Word to the wise: Make sure you can fit any promotion, termination, or layoff type decision into the guidelines set forth above.

May 2012 Compliance and Culture Newsletter

May 1, 2012 1 comment

“Stay current on your HR game. Just when you think you are winning the rat race, along comes faster rats.” —Alan Collins, Author, Unwritten HR Rules

This issue discusses:

  • Editor’s Column: Four Big Questions
  • What Employment Lawyers Are Learning
  • New ADEA Regulations Focus on ‘Reasonable Factors Other Than Age’ Defense
  • Who Owns Employees’ Social Media Accounts?
  • HR: Getting Paid
  • Temporary Workers, Temporary Risks
  • Training Alone Doesn’t Meet FLSA ‘Learned Professional’ Exemption
  • What’s the Verdict on Your Wellness Plan?

We have also provided you with the Form of the Month.

Please click here to view the newsletter in PDF.

Editor’s Column: Four Big Questions

During a recent webinar, I asked four polling questions. The responses reveal a lot about what’s going on at companies today.

1. Do you conduct traditional performance appraisals?
75% Yes / 25% No

Let me begin by saying I’m not a big fan of traditional performance appraisals. I believe that most companies continue to do them because they can’t think of an alternative. I have dug into performance management over the years and I agree with Dr. Deming, who stated that performance evaluations are more destructive to performance than beneficial. From a former trial lawyer’s perspective, they do little to protect a company when it comes to wrongful termination claims. Why don’t they work?

  • Nobody likes to give them or likes to get them.
  • All anybody really wants to know is if they’re getting a raise.

Records taken from a dataset
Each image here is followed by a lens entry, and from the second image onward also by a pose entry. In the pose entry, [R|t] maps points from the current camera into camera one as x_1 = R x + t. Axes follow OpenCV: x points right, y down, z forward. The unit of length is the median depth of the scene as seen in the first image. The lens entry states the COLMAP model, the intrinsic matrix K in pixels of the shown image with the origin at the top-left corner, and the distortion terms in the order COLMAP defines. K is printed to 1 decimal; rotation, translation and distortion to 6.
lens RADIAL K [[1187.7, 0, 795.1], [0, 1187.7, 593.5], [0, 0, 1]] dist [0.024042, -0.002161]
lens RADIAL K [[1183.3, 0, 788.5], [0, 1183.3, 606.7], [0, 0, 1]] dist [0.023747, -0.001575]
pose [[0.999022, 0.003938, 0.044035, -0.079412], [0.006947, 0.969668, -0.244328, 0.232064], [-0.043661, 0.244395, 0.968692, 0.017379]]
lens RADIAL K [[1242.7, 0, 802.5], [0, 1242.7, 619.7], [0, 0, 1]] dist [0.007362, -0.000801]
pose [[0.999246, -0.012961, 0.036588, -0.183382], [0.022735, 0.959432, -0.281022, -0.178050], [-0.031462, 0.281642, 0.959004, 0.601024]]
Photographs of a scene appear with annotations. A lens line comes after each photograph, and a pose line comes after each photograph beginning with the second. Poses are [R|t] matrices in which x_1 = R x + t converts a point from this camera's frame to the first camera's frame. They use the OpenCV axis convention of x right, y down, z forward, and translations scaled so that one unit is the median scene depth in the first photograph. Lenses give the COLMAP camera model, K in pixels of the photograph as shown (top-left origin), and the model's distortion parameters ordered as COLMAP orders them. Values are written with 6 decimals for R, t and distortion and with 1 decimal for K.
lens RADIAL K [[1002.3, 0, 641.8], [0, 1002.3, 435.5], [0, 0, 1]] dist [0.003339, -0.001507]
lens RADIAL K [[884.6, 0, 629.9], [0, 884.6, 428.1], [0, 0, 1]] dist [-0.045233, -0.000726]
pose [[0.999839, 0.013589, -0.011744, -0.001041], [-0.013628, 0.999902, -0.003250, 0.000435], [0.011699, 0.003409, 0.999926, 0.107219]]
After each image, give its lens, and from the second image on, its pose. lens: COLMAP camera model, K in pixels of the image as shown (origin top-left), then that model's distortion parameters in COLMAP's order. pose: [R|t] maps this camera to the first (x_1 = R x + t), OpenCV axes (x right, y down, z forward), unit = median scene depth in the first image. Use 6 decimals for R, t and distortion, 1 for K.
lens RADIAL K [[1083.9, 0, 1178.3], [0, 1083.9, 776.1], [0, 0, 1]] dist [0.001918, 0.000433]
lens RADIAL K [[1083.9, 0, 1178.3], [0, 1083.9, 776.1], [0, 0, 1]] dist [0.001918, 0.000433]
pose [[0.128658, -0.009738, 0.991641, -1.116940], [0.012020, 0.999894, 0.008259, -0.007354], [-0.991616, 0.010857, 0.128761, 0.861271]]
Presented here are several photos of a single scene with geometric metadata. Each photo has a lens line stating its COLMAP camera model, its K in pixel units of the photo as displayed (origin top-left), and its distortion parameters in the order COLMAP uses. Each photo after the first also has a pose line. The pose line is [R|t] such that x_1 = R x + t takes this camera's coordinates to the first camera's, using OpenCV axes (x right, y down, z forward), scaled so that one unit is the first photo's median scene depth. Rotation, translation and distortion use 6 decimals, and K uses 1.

Task set =>
a. Summarize the newsletter excerpt in two sentences.
b. Write out the newsletter excerpt from "75% Yes / 25%" up to and including "don’t they work?".
The records come from a separate source.

Solutions to the exercise =>
a. The May 2012 Compliance and Culture Newsletter lists topics that include new ADEA regulations, ownership of employees' social media accounts, risks with temporary workers, the FLSA "learned professional" exemption, and wellness plans. In the editor's column, the writer reports that 75% of webinar respondents conduct traditional performance appraisals, but the writer is not a fan of them, agrees with Dr. Deming that they are more destructive to performance than beneficial, and says they do little to protect a company against wrongful termination claims.

b.
75% Yes / 25% No

Let me begin by saying I’m not a big fan of traditional performance appraisals. I believe that most companies continue to do them because they can’t think of an alternative. I have dug into performance management over the years and I agree with Dr. Deming, who stated that performance evaluations are more destructive to performance than beneficial. From a former trial lawyer’s perspective, they do little to protect a company when it comes to wrongful termination claims. Why don’t they work?